そのショートカットにだけ適用されるカスタム環境変数を定義できます。細かな設定、デバッグ、プロジェクトごとの環境に最適です。Parall は Arduino IDE もサポートしており、異なる toolchain、ボード、ライブラリを持つ分離された開発環境を並べて実行できます。

教育用ラボや教室では、ショートカット終了時に Parall がリダイレクトされたデータストレージを自動的に消去できます。学生の実験ごとに手動で片付けることなく、毎回きれいな状態から始められます。

Parall が重要な理由

Parall は、同じ macOS アプリの複数インスタンスを、それぞれ独自の Dock アイコンと設定を持つ別々のアプリのように起動することを、これまでになく簡単にします。回避策や複雑なスクリプトに頼るのではなく、Parall は複数のアプリインスタンスを起動する独立ショートカットを作成し、複数のプロファイルやセッションを同時に使えるようにします。

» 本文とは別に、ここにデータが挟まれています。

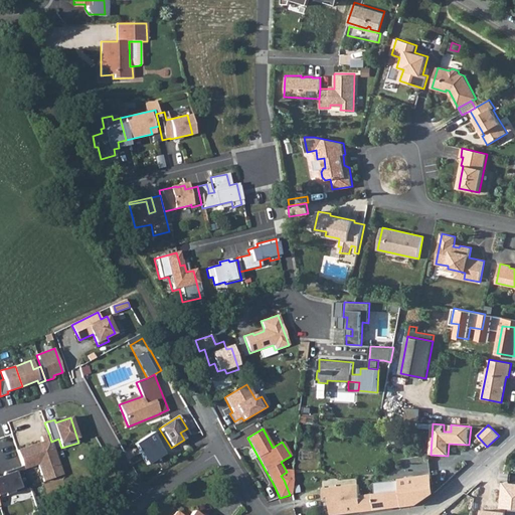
[(152,433),(136,444),(140,450),(138,451),(147,465),(164,454),(152,433)]
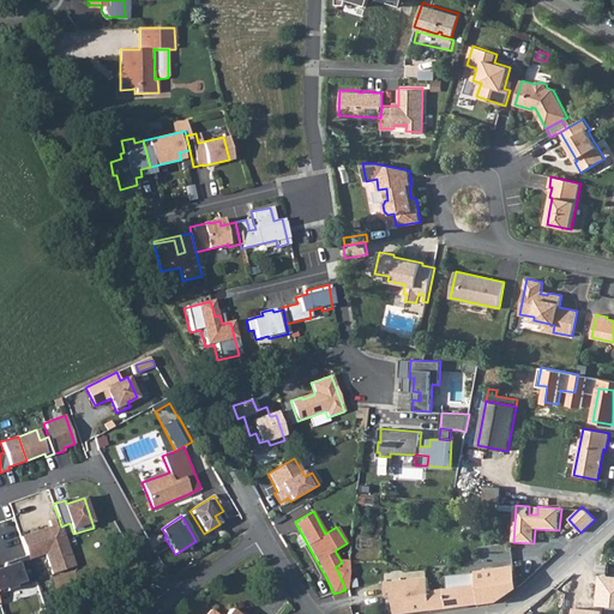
[(48,528),(20,537),(26,555),(28,557),(43,551),(50,571),(74,563),(61,527),(59,518),(48,521),(52,530),(49,531),(48,528)]
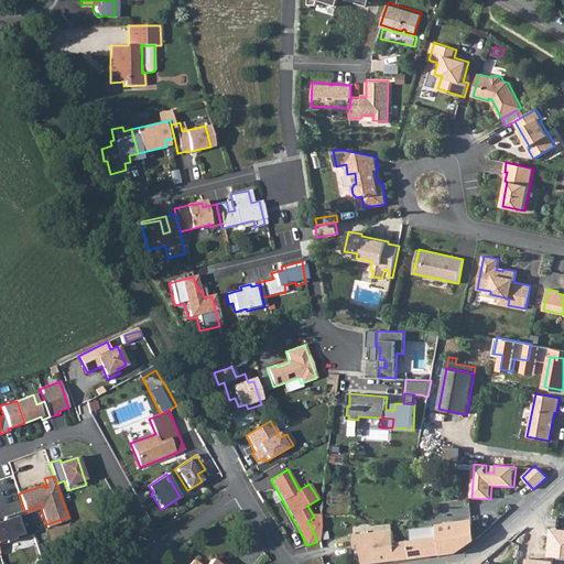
[(0,544),(33,533),(25,511),(24,510),(4,517),(3,520),(3,523),(0,524),(0,544)]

各ショートカットは元のアプリバンドルに直接接続されたままです。そのため、元アプリが更新されると、Parall で作成したすべてのショートカットも自動的に更新後のバージョンを使用します。作り直したり手動で保守したりする必要はありません。

Parall には高度な環境管理が含まれており、各アプリインスタンスがデータを保存し分離する方法を細かく制御できます。これにより、macOS 上で複数の分離された Philips Hue Sync インスタンスを実行し、異なるディスプレイに専用 LED 設定を割り当ててもインスタンス同士が重ならないようにする、といった高度なワークフローも可能になります。

誰が作ったのか

私は Ihor July です。サイバーセキュリティ専門家兼リバースエンジニアとして、安全でプライバシーを尊重する macOS ツールに注力しながら Parall を開発しています。また、複数ディスプレイで Dock の動作を制御する Mac Dock ユーティリティ DockLock Pro、アプリを開く前に署名、サンドボックス、権限、内部コンポーネントをわかりやすいレポートへ変換するローカル優先の Mac アプリ検査ツール App Trust Preview、macOS に収まるプレーンテキストのロック画面メッセージを設計、プレビュー、コピーする Mac ユーティリティ LockLines の開発者でもあります。

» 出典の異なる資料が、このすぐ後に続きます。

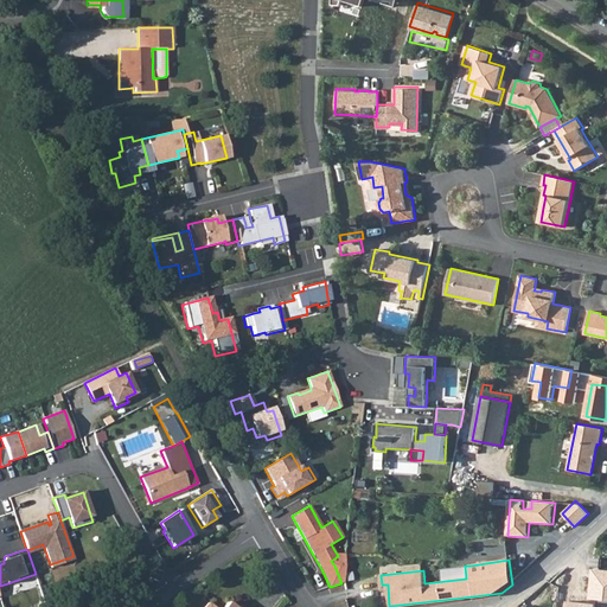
[(587,606),(606,606),(606,596),(590,593),(587,606)]
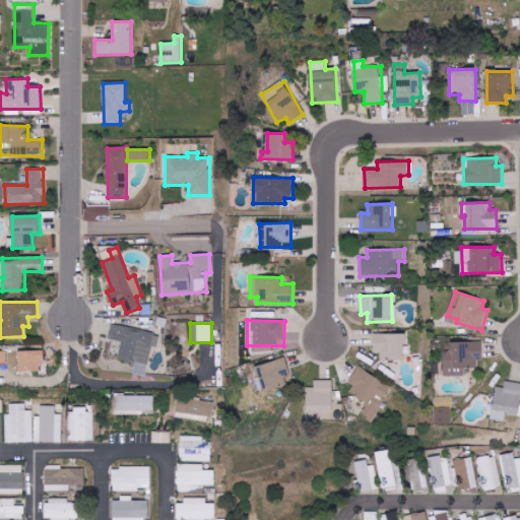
[(133,375),(147,376),(150,347),(158,347),(159,332),(112,326),(110,339),(121,340),(119,360),(134,362),(133,375)]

Parall は私が手作業でコーディングしています。人工知能に任せて雰囲気で作ったコードではありません。アプリコードは自分で書き、すべての変更をテストし、すべての自分のアプリで使う再利用可能な Objective-C フレームワークを保守しています。人工知能とオンライン検索は、バグ調査、境界ケース、文章の磨き込み、翻訳の補助にだけ使っています。アプリコードとテストは私自身のものです。

このアプリは性能のために C++ でネイティブに構築され、最大限の安全性のためにサンドボックス化されています。Parall は、macOS ユーザー向けに実用的でプライバシー優先の解決策を届けるための長年の研究開発を反映しています。

ショートカット用パッケージについて

Parall が作成するショートカットは、対象アプリのバイナリを直接実行する独立した macOS アプリバンドルです。これらのショートカットバンドルは、設計上サンドボックス化されていません。追加の層を介さず、元のアプリケーションを直接起動する必要があるためです。

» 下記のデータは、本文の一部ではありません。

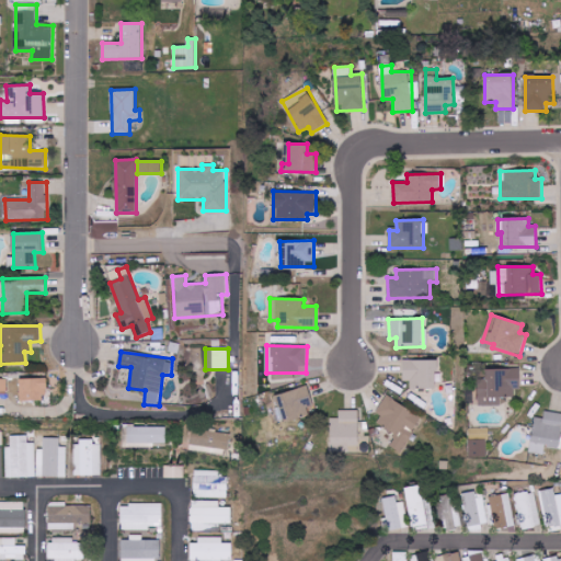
[(437,389),(437,361),(403,359),(403,381),(411,381),(411,388),(437,389)]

アプリバンドルに変更を加えると元の署名が失われるため、各ショートカットは未署名です。macOS はショートカットが「別のアプリを変更しようとしている」というメッセージを表示することがありますが、これは変更ではなくアクセスによって発生する一般的なシステム通知です。Parall はシステムファイルやアプリケーションを変更しません。

設計上、Parall は元アプリの構造と設定を反映するショートカットバンドルだけを作成します。既存のアプリやオペレーティングシステムに変更、注入、書き込みを行うことはなく、Mac を安全で変更されていない状態に保ちます。